Ok, so I've got a JD, a GT, and an Albino Tiger Oscar. Issues I'm noticing is the pairing up of the JD and the GT. They're quite young yet; with the Jack only about 3 inches, and the Terror being about an inch and a half. But, nonetheless, there are some behaviors I'm wanting to question; with those two teaming up the way that they have (with the jack constantly following and 'protecting' the terror). They seem to be protecting something, although there are no eggs yet, or any signs of breeding/mating. The tank is 90 gallons, so room at this point should not be a problem- the fish get along great, barely any charging or confrontation of any type.
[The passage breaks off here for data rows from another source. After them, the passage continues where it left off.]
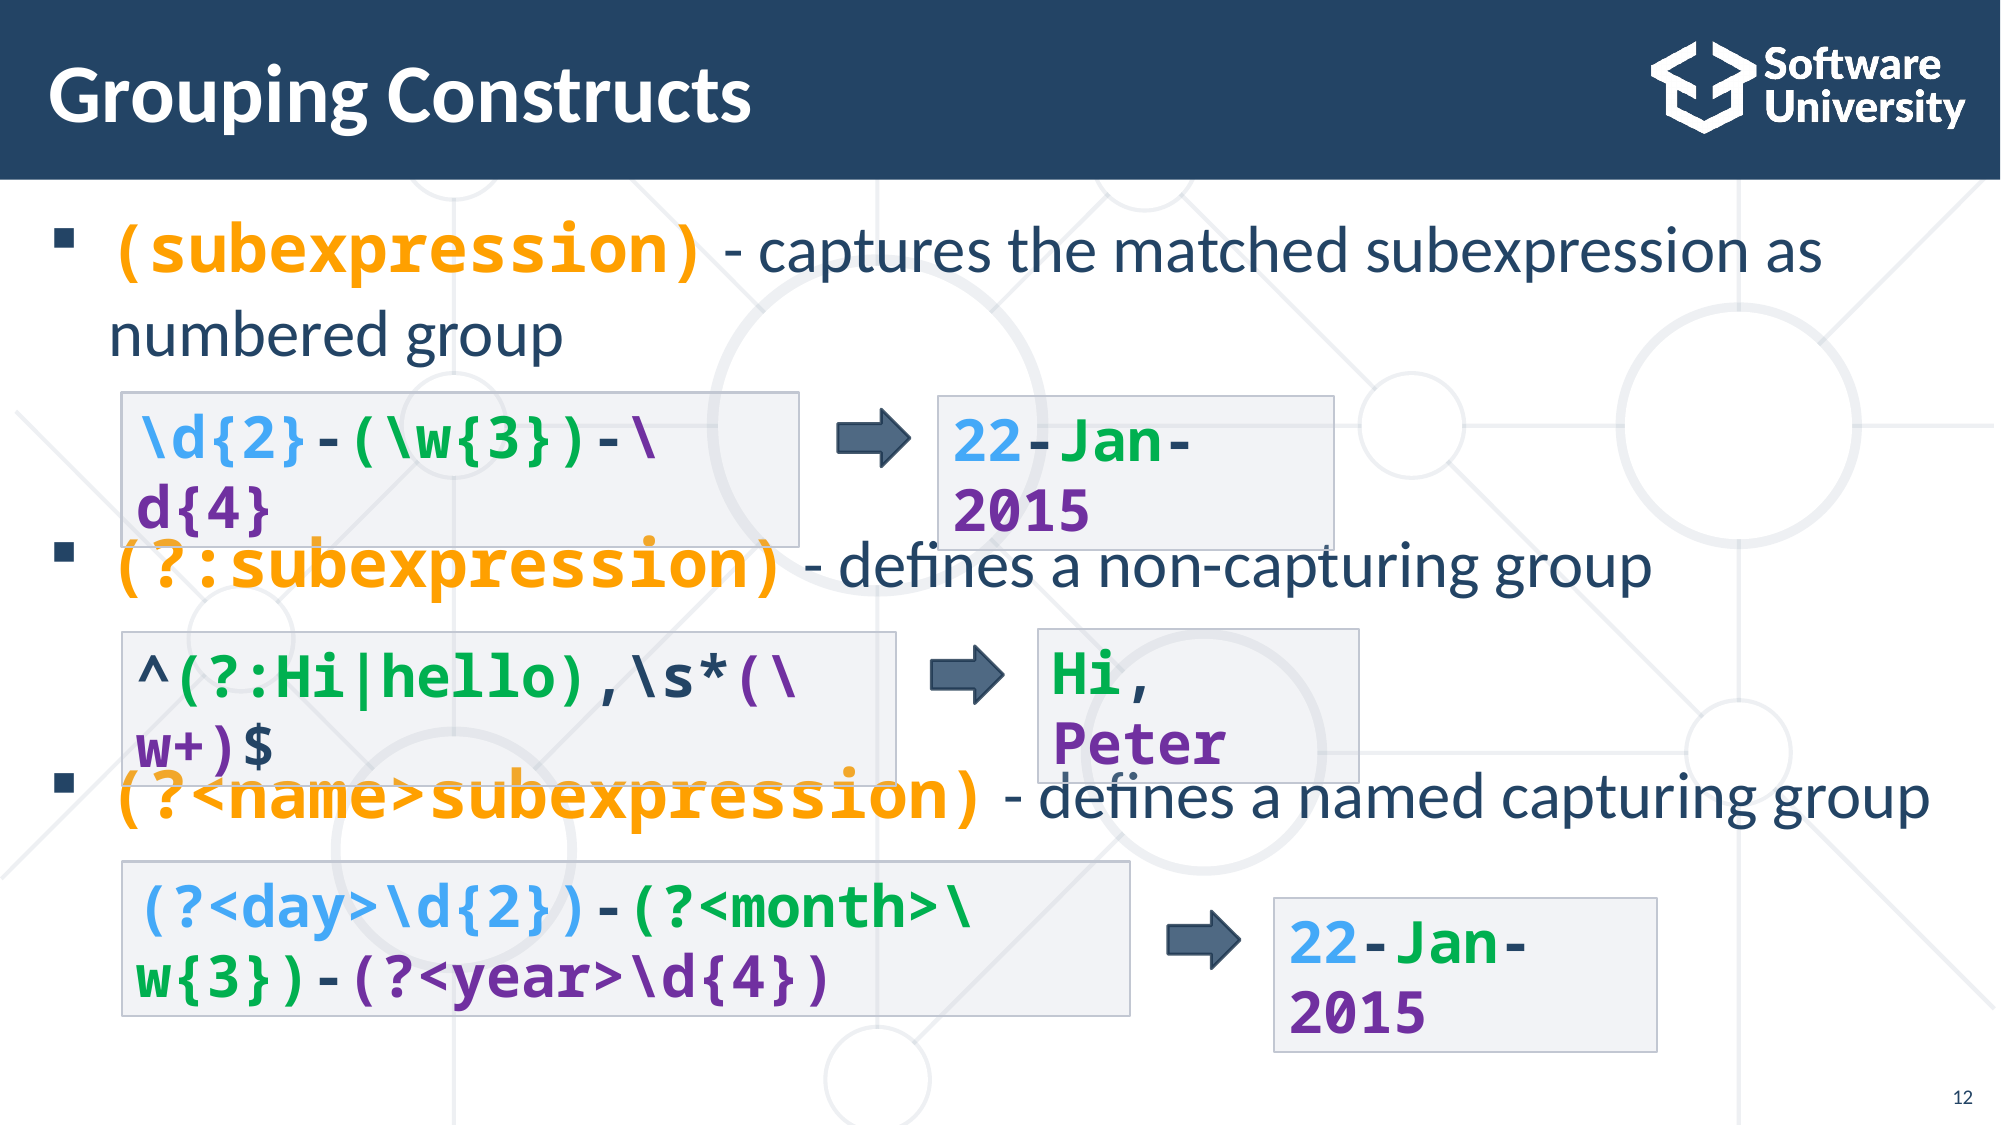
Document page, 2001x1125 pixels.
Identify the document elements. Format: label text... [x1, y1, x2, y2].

text_box \d{2}-(\w{3})-\d{4} [121, 392, 799, 548]
text_box 22-Jan-2015 [937, 395, 1334, 551]
text_box [929, 644, 1006, 706]
text_box Hi, Peter [1038, 628, 1359, 784]
text_box 22-Jan-2015 [1273, 897, 1658, 1053]
text_box [835, 407, 913, 469]
picture [1651, 41, 1966, 134]
list (subexpression) - captures the matched subexpression as numbered group (?:subexpression) - defines a non-capturing group (?<name>subexpression) - defines a named capturing group [31, 196, 1970, 1104]
slide_number 12 [1927, 1067, 1989, 1117]
text_box [1165, 909, 1243, 971]
text_box ^(?:Hi|hello),\s*(\w+)$ [121, 631, 897, 787]
title Grouping Constructs [31, 16, 1625, 162]
text_box (?<day>\d{2})-(?<month>\w{3})-(?<year>\d{4}) [121, 861, 1131, 1017]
But at times the jack will push back on the oscar to get him away from 'something'. we've checked for eggs and have been watching for any signs of spawning, so here we are...asking for some advice on why these two fish have become almost inseparable and very protective of one another.
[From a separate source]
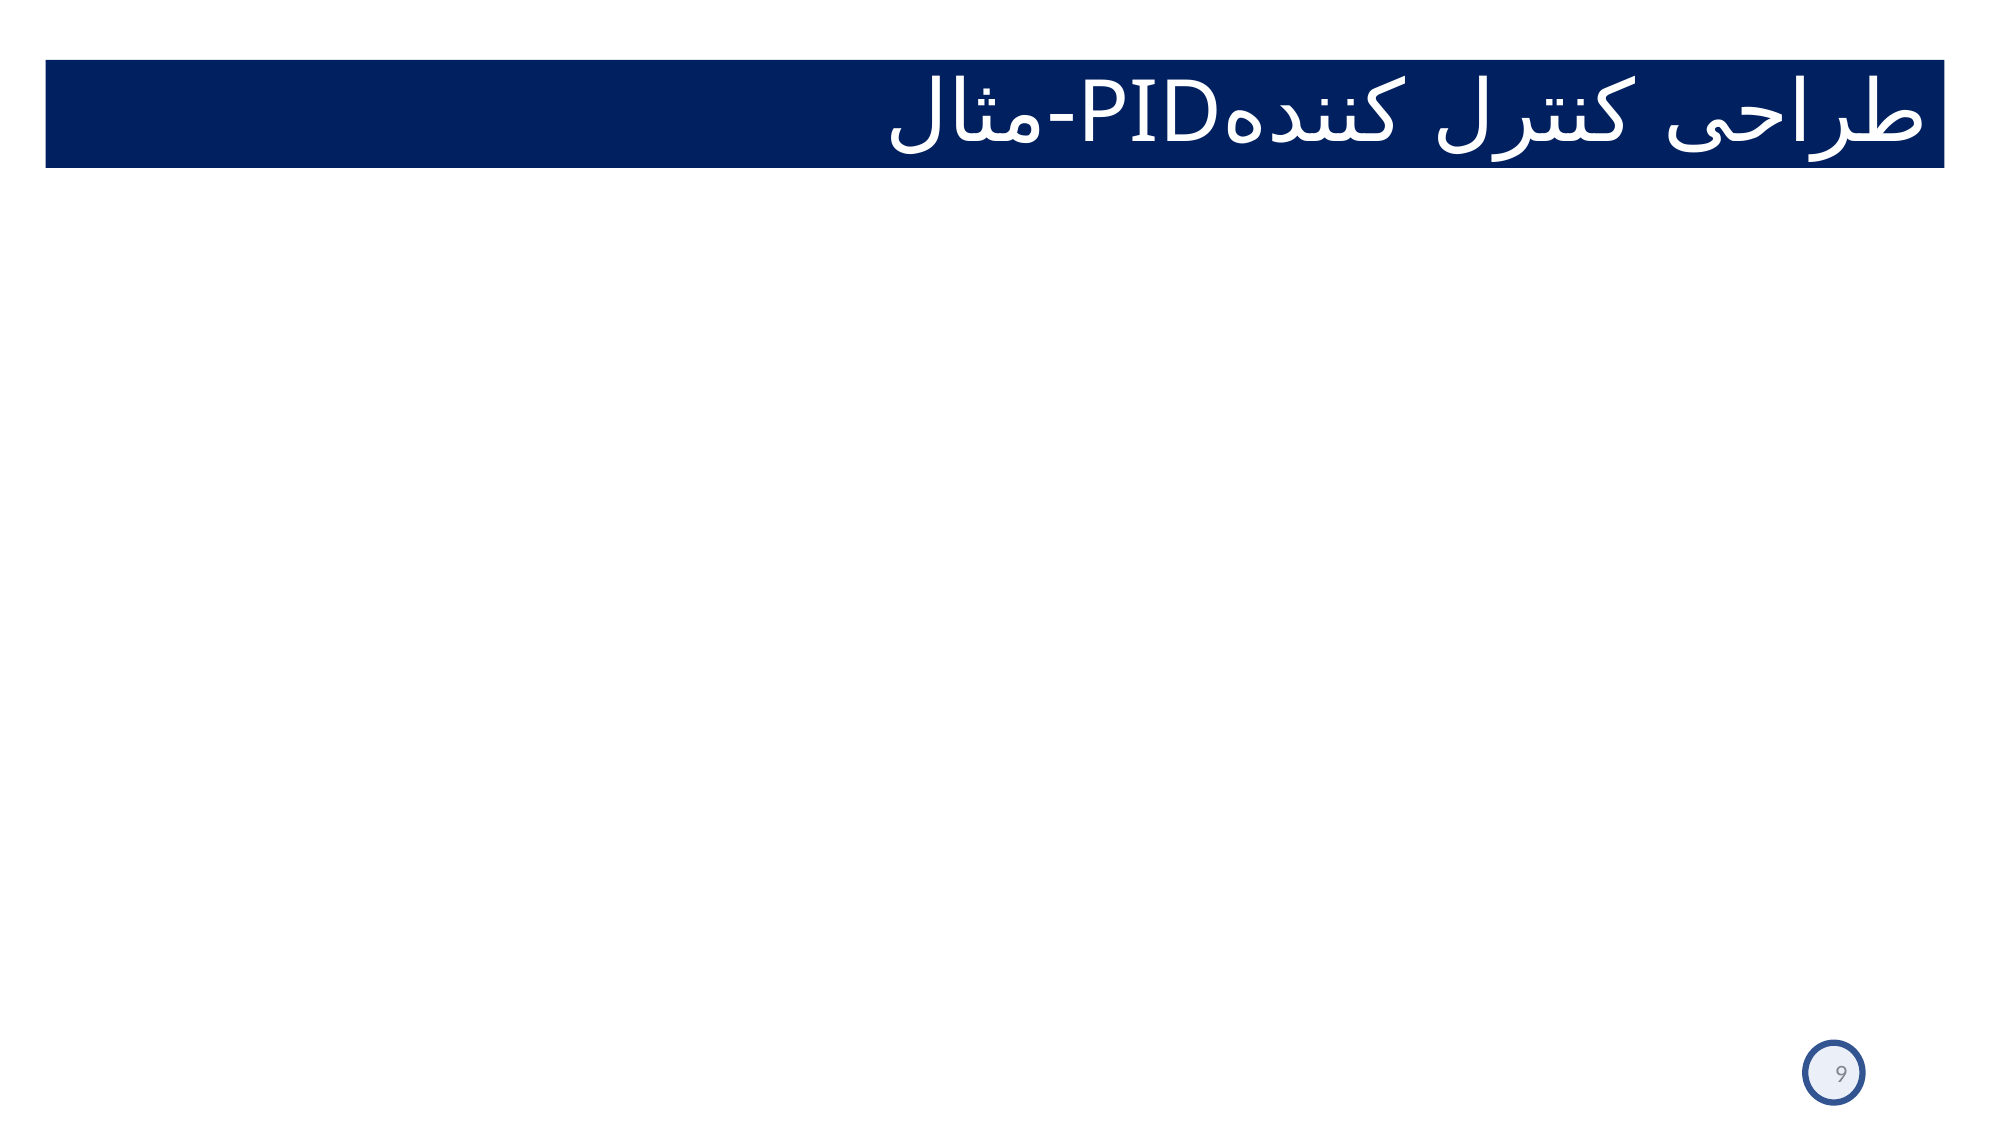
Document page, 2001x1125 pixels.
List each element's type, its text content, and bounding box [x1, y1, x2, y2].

slide_number 9 [1412, 1042, 1863, 1103]
title طراحی کنترل کنندهPID-مثال [45, 59, 1945, 168]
uhm...i dont really know how to upload a pic...


----------



## scent troll (Apr 4, 2005)

no worries on the picture

first of all, sorry its been this long with no reply. but im here to help

the GT is probably too young to activly breed yet. jacks and GTs are closely related species. they have many of the same behaviors and personalities. its not unusual for different "like" species to pair together. and of course breeding is more then possible. but you also have a semi-aggressive cichlid tank, all be it a large enough one. what they are most likely doing is mutually getting along. will this develop into later breeding? perhaps. i doubt they have bred. but be warned that a GT/jack breeding will absolutely dominate even a large tank.

my advice is to let them be. so long as the oscar isnt getting injured or overly stressed there should be no harm done. cichlids are rough and tumble fish. its a natural behavior to see some pair up and others fight. just be absolutely aware as they grow in size of changes.


----------